I’m not sure why my basil is looking so pathetic. Maybe the soil isn’t great (I’m using the same soil that I use for my succulent plant) or I’m not watering it enough. I’m not getting those big basil leaves - just teeny little ones that aren’t worth picking. I’ll try again later this year when Spring comes round.

Could all you tomato-growing Dopers give me a hand here?

That’s the one good thing about living in the Bay Area. I finished weeding last week, dug the soil today, and will be putting in lettuce and spinach and snow peas next week. We had celery, onions and potatoes over the winter. The potatoes were from red potatoes we had which sprouted, I just planted them, and then read that they are treated to not grow. I didn’t know that - but neither did the potatoes since they grew anyway.

The tomatoes grown for stores are bred for sturdiness, not flavor, as well. Tomatoes bred for home gardeners are bred for flavor first, and then for size, color, all that good stuff.

I’m gonna try that “bag of manure” method this year. We have horrible soil, and I CANNOT convince my husband that we need a compost pile. He sees it as trash. I see it as black gold.

Man, I haven’t had a good tomato for months! There’s still snow on the ground–heck, my dad is still going ice fishing. Winter sucks.

Well, I won’t argue with that, but I’ve grown tomatoes from seed taken from store tomatoes and letting them ripen on the vine still makes a world of difference.

My theory is that you can’t have too much manure or compost in the soil… Of course, the Melbourne drought really doesn’t help, I think that’s what happened to my basil this year.

Oh, and I thought I’d tell you all, I picked 1.2 kg of tomatoes this evening!

I was pissed this year.
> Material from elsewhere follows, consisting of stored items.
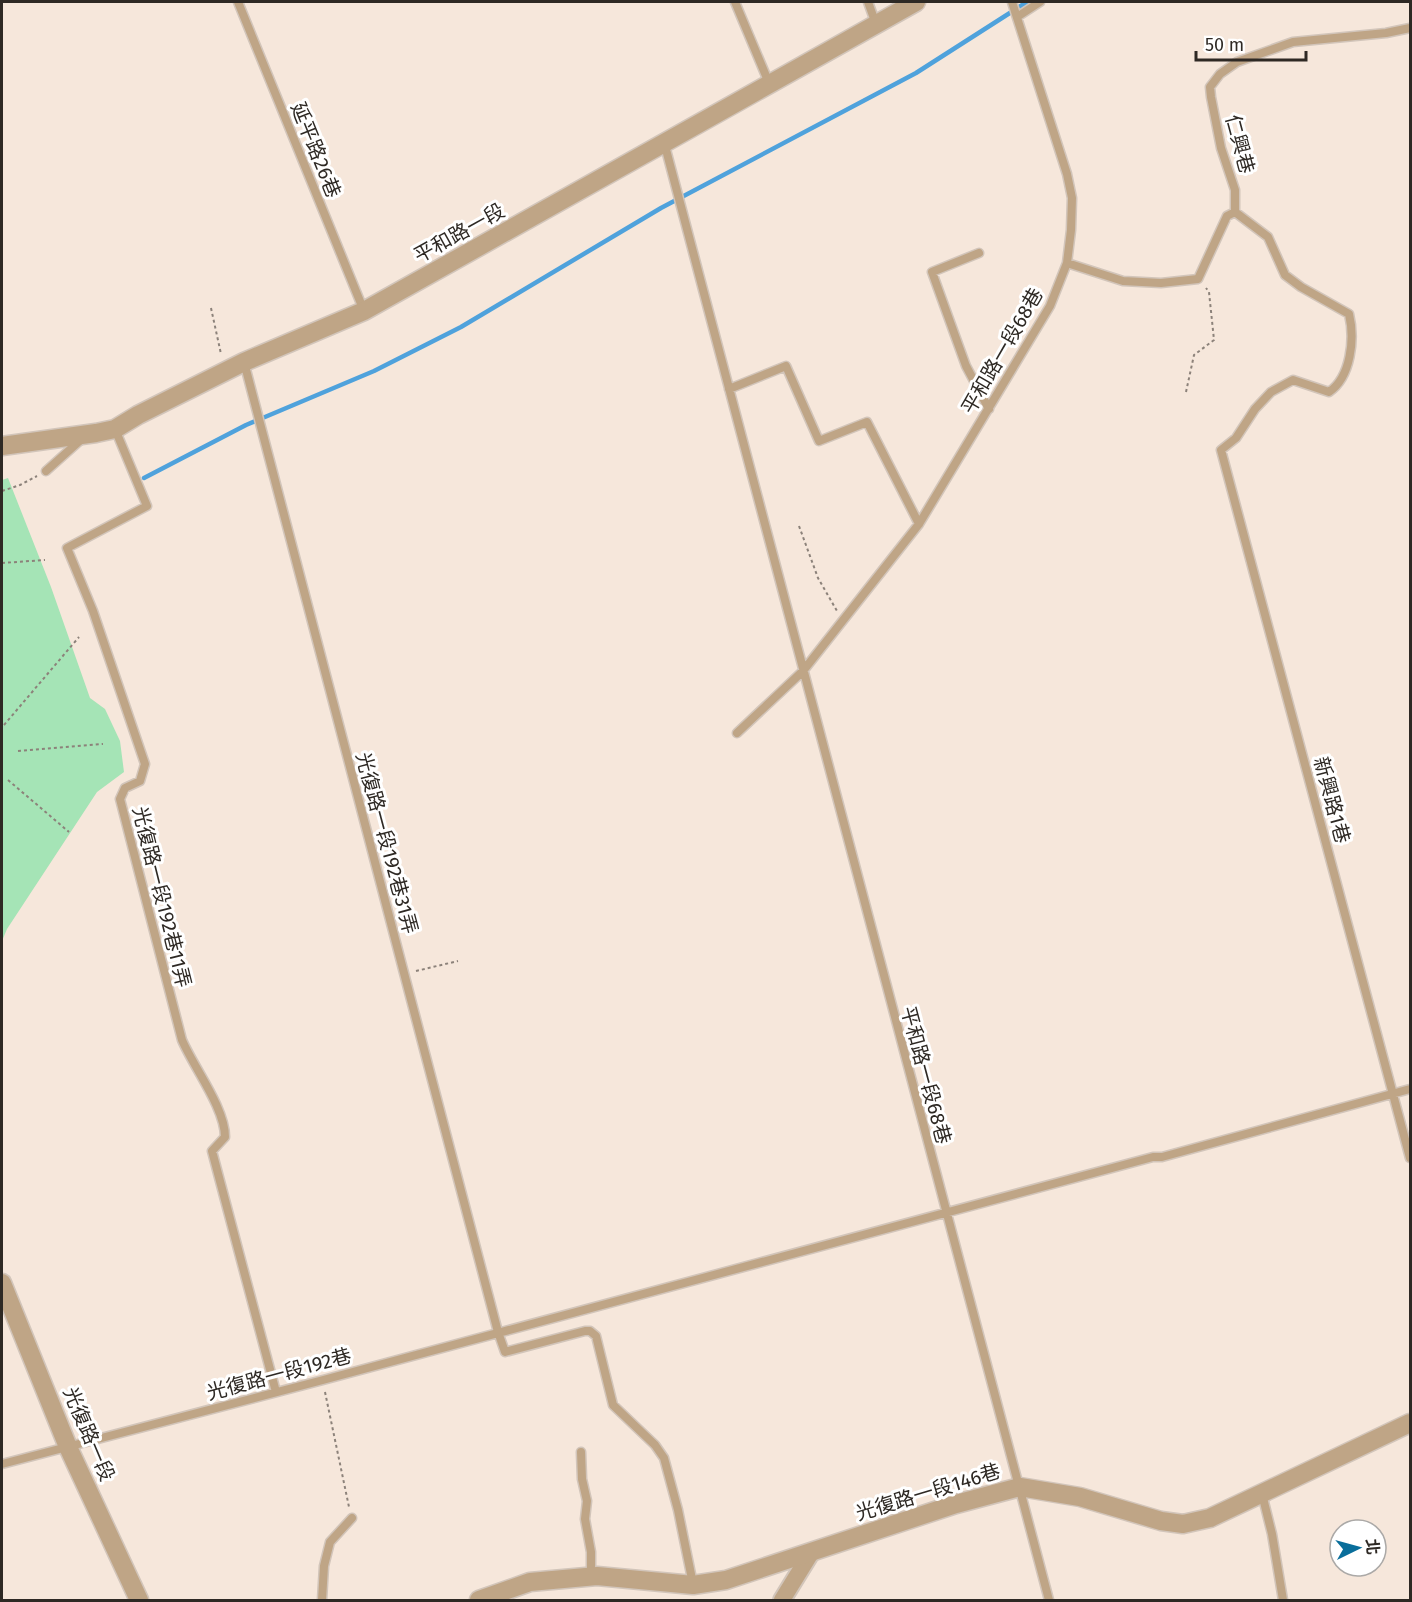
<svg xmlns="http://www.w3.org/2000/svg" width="1412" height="1602" viewBox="0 0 1412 1602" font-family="'Fira Sans','Noto Sans TC',sans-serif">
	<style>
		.green { fill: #a5e4b6 }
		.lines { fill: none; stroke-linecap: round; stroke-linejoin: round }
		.stream { stroke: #4fa2dc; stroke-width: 4.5 }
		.service-casing { stroke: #d2c5ba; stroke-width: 11 }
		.minor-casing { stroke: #d2c5ba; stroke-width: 20 }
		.tertiary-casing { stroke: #d2c5ba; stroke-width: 21 }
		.path { stroke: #8c827a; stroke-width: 2; stroke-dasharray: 3 3; stroke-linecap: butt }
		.service { stroke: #bfa586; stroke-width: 8 }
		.minor { stroke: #bfa586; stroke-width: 16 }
		.tertiary { stroke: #bfa586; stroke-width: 18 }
		.labels { text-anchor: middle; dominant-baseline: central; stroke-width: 6; stroke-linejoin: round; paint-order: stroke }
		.street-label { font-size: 20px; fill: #2e2924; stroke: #fff }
	</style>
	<rect width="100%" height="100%" fill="#f6e7db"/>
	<!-- green -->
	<path class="green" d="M8,478L51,587L90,698L105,709L120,741L124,772L97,792L7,929L2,941V480Z"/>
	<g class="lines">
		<!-- stream -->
		<path class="stream" d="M144,478L246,425L374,371L461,327L661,208L916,73L1027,2"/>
		<defs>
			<path id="service" d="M238,2L364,311
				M735,2L769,83
				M868,2L876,24
				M1017,17L1040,2
				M664,142L1049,1600
				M1235,212L1268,237L1285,275L1301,287L1349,314C1355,339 1351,377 1329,392L1293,380L1271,392L1255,409L1236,438L1221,450L1410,1158
				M979,253L932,272L966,366L989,409
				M1067,263L1123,281L1161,283L1198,279L1227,216L1235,212V190L1221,148L1211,97L1210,87L1220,74L1237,62L1293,42L1386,33L1410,28
				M244,362L498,1332L505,1352L585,1331H590L596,1336L613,1405L655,1445L664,1458L678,1510L693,1584
				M729,389L786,366L819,441L867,422L919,524
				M115,429L147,506L67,548L93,611L145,764L140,781L125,788L120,799L182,1040C194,1068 225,1108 225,1137L212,1151L276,1392
				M46,471L84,437
				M737,733L803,671L919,524L1050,306L1067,263L1071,230L1072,198L1067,174L1012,2
				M581,1452L582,1479L587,1501L585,1519L591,1552V1576
				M2,1464L323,1380L1153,1157H1162L1410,1089
				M1262,1494L1272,1534L1283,1600
				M322,1600L324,1566L330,1542L352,1518"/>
			<path id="minor" d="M782,1600L811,1553"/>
			<path id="tertiary" d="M2,446L96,433L115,429L138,415L244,362L364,311L916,2
				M2,1283L68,1447L139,1600
				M479,1600L530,1582L597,1576L693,1585L726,1580L956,1504L1020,1487L1080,1497L1161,1521L1183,1524L1210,1518L1410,1423"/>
		</defs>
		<!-- service casing -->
		<use href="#service" class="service-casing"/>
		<!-- minor casing -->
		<use href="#minor" class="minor-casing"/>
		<!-- tertiary casing -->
		<use href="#tertiary" class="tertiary-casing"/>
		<!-- path -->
		<path class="path" d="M211,308L221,354
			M1186,392L1194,355L1214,340L1209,292L1206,288
			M2,491L20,485L37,476
			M799,526L818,578L837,611
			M2,563L45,560
			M4,725L79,637
			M18,751L103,744
			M8,780L69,832
			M416,971L458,961
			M325,1392L349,1507"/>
		<!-- service -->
		<use href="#service" class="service"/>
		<!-- minor -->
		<use href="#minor" class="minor"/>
		<!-- tertiary -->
		<use href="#tertiary" class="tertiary"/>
	</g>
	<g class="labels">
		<!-- street labels -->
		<g class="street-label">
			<text transform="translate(1240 144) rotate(75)">仁興巷</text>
			<text transform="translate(316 150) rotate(68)">延平路26巷</text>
			<text transform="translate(459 233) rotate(-29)">平和路一段</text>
			<text transform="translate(1002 351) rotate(-60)">平和路一段68巷</text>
			<text transform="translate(1332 800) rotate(75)">新興路1巷</text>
			<text transform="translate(387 843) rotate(75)">光復路一段192巷31弄</text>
			<text transform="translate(162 897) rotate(76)">光復路一段192巷11弄</text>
			<text transform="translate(926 1075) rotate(75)">平和路一段68巷</text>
			<text transform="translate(279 1374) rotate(-15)">光復路一段192巷</text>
			<text transform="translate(89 1434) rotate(67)">光復路一段</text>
			<text transform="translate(928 1492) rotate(-17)">光復路一段146巷</text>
		</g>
	</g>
	<!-- border -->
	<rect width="1412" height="1602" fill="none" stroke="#2e2924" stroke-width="6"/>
	<!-- north arrow -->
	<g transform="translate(1358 1548) rotate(85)"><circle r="28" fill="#ffffff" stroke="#aba9a7" stroke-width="1.5"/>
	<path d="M0-4.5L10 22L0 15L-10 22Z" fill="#096e9b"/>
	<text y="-9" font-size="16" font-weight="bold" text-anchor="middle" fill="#2e2924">北</text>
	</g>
	<!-- scale -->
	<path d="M1196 51v9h110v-9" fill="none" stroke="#2e2924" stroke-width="3"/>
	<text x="1205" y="51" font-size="18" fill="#2e2924" stroke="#ffffff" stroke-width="4.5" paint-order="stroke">50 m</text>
</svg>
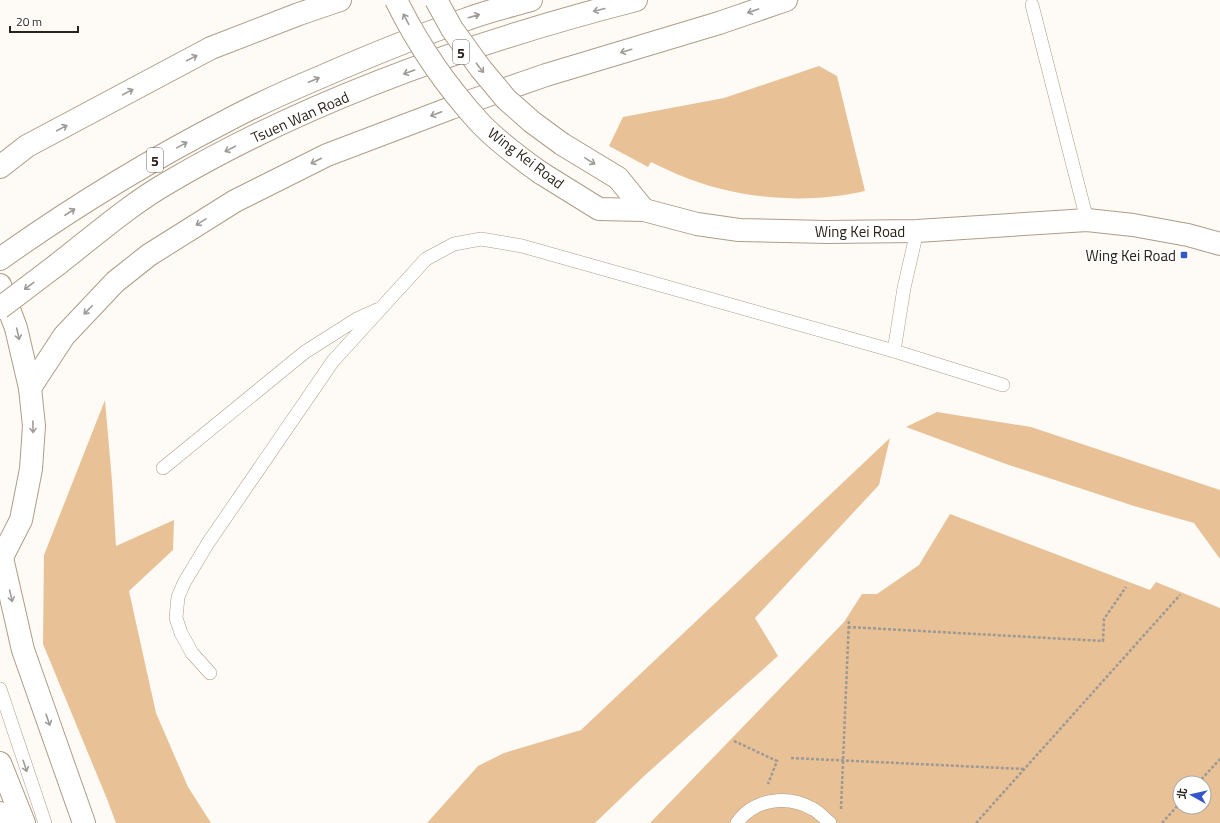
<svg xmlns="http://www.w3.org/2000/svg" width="1220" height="823" viewBox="0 0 1220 823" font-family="'Titillium Web','Noto Sans TC',sans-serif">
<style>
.green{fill:#e8c296;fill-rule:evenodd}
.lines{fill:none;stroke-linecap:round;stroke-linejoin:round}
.lane-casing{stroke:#ae9d88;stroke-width:14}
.secondary-casing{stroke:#ae9d88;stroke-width:24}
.primary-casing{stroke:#ae9d88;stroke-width:24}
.highway-casing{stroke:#ae9d88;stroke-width:24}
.path{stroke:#9e9993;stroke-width:2.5;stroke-dasharray:3 2;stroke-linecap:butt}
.lane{stroke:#fff;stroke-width:13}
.secondary{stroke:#fff;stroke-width:22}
.primary{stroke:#fff;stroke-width:22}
.highway{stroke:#fff;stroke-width:22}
.secondary-bridge-casing{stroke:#ae9d88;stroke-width:24;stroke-linecap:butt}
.highway-bridge-casing{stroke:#ae9d88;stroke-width:24;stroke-linecap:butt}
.secondary-bridge{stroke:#fff;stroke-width:22}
.highway-bridge{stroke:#fff;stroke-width:22}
.oneway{stroke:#9f9c98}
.poi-dot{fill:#3357c8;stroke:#fff;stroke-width:1.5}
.labels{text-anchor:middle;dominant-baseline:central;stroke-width:3.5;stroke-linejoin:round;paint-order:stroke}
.shield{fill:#fff;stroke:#6a655f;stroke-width:1}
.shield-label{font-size:14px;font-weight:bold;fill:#2a231b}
.street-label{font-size:15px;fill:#2a231b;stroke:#fff}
.poi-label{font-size:15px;fill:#2a231b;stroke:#fff;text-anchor:end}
</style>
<rect width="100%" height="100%" fill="#fefaf6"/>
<g class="green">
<path d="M819,66l18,10 28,115c-60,14 -129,8 -186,-16 -10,-4 -19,-9 -28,-13l-3,5 -39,-21 14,-29 101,-19z"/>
<path d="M105,400l7,81 4,65 58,-26 -1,30 -44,41 27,122 32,74 23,36h-95l-9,-24 -64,-155 1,-89z"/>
<path d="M937,412l94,15 189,63v69l-26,-36 -60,-17 -128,-42 -100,-37z"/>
<path d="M890,438l-11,47 -124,133 23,38 -135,121 -48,46h-168l51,-57 26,-13 77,-23z"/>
<path d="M950,514l200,76 6,-8 64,26v215h-570l194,-201 18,-28h15l42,-29zM1180,783h24v24h-24z"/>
</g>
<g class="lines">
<g class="lane-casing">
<g id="lane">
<path d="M1032,5l55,215"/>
<path d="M894,351l10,-63 13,-57"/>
<path d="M163,468l142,-116 52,-33 20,-9"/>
<path d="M210,673l-18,-20 -11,-20 -5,-15 2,-21 6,-14 24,-40 125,-182 93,-102 28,-15 27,-5 41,7 372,105 109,34"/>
<path d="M0,689l45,134"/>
<path d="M737,823c17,-25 51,-28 76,-14 6,3 11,9 17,14"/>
</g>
</g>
<g class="secondary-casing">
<g id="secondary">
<path d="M562,144l56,34 26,32"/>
<path d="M541,173l58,36 45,1 53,14 42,6 88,2 90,-1 170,-11 46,5 55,10 32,9"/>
</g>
</g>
<g class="primary-casing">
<g id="primary">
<path d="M0,285l16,43 14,60 4,38 -3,43 -10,51 -21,41"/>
<path d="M2,558l21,92 61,173"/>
<path d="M0,763l24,60"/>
<path d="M0,813l3,10"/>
</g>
</g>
<g class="highway-casing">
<g id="highway">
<path d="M0,167l27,-21 184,-98 88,-34 41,-14"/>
<path d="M0,259c73,-52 150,-99 230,-140 30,-16 62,-30 93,-43 48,-21 95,-40 144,-57 21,-8 43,-13 64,-19"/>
<path d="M58,264c36,-28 71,-59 111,-82 143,-84 307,-141 467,-182"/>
<path d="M30,388l34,-52 51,-54 34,-27 86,-54 92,-46 124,-47 95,-33 173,-52 67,-23"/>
</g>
</g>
<g class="path">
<path d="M848,627l255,14 1,-22 22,-32"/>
<path d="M734,741l43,20 -9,23"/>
<path d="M791,758l233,11"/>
<path d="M1198,783l22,-24"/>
<path d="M841,809l8,-190"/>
<path d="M976,823l204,-228"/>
<path d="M1162,823l18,-20"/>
</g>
<use href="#lane" class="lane"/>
<use href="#secondary" class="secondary"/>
<use href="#primary" class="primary"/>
<use href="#highway" class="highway"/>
<g class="secondary-bridge-casing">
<g id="secondary-bridge">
<path d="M396,0c22,45 50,86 84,123 18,19 40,35 61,50"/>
<path d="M436,0l16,29 29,40 25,30 26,23 30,22"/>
</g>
</g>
<g class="highway-bridge-casing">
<path id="highway-bridge" d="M0,308l58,-44"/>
</g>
<use href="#secondary-bridge" class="secondary-bridge"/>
<use href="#highway-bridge" class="highway-bridge"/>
</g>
<defs><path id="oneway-shaft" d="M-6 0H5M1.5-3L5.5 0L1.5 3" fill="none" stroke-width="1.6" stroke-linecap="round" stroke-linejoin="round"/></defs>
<g class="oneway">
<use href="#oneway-shaft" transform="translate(599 10) rotate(166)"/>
<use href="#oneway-shaft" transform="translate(753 11) rotate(161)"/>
<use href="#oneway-shaft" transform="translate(474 16) rotate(-16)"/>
<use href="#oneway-shaft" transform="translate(406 19) rotate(-118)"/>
<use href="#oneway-shaft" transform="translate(626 51) rotate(163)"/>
<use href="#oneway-shaft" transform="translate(192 58) rotate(-28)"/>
<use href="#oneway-shaft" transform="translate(480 68) rotate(52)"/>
<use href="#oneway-shaft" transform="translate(409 72) rotate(160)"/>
<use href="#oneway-shaft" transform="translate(314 80) rotate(-23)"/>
<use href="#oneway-shaft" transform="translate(128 92) rotate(-28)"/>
<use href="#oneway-shaft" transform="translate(436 114) rotate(159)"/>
<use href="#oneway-shaft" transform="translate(62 128) rotate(-28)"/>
<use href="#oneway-shaft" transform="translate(182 145) rotate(-29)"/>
<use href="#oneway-shaft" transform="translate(230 149) rotate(152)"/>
<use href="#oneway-shaft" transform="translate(316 161) rotate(153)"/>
<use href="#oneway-shaft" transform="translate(590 161) rotate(31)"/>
<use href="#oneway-shaft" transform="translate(70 212) rotate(-33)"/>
<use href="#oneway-shaft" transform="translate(201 222) rotate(148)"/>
<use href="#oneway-shaft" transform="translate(29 286) rotate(143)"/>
<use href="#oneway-shaft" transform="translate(88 310) rotate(134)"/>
<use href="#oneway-shaft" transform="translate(18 334) rotate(77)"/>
<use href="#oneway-shaft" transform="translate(33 427) rotate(89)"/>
<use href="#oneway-shaft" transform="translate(11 596) rotate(77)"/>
<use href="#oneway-shaft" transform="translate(48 720) rotate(71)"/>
<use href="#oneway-shaft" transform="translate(25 766) rotate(72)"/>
</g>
<rect class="poi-dot" x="1180" y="251" width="8" height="8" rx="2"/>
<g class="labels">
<g class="shield">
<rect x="453" y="40" width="16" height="24" rx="3"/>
<rect x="147" y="148" width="16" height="24" rx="3"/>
</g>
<g class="shield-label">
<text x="461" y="52">5</text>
<text x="155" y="160">5</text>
</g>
<g class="street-label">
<text transform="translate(300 117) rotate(-24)">Tsuen Wan Road</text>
<text transform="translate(526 158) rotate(37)">Wing Kei Road</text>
<text x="860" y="231">Wing Kei Road</text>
</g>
<g class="poi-label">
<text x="1176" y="255">Wing Kei Road</text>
</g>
</g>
<g transform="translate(1192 795) rotate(278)"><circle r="19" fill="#ffffff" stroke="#aaa7a4"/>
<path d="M0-3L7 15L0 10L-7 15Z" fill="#3357c8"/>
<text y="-6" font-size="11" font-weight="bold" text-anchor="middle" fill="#2a231b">北</text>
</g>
<path d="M10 26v6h68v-6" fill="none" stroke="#2a231b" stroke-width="2"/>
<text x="16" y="26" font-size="12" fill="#2a231b" stroke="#ffffff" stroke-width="3" paint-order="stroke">20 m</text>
</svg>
We got a fair amount of tomatoes last season and I still had a one-gallon freezer bag full, but when we moved they partially defrosted so my wife tossed 'em and said they “went bad.” Grr. I’m certain they didn’t go bad, just defrosted a little. I was planning on making a big pot of tomato sauce with those.

I haven’t grown tomatoes, or anything else, in a while, but now I’m being tempted. It is some work, mostly paying attention to them.
I want to look into the “upside-down” method mentioned above. It would be nice to have some in the freezer for, as levdrakon says, sauce.
BTW; I understand that food in the freezer is okay as long as there are still some ice crystals in it.

I think that my raised beds are diseased, as last year’s tomatoes were not what they ought to have been. It wasn’t that yellow leaf/black spot kind of disease, the plants were just puny and gray-ish and sparse, whereas in previous years they were riotously big ‘n’ beefy. I got only about a tenth as much fruit off the plants compared to previous crops.

Is there anything you can do about diseased soil?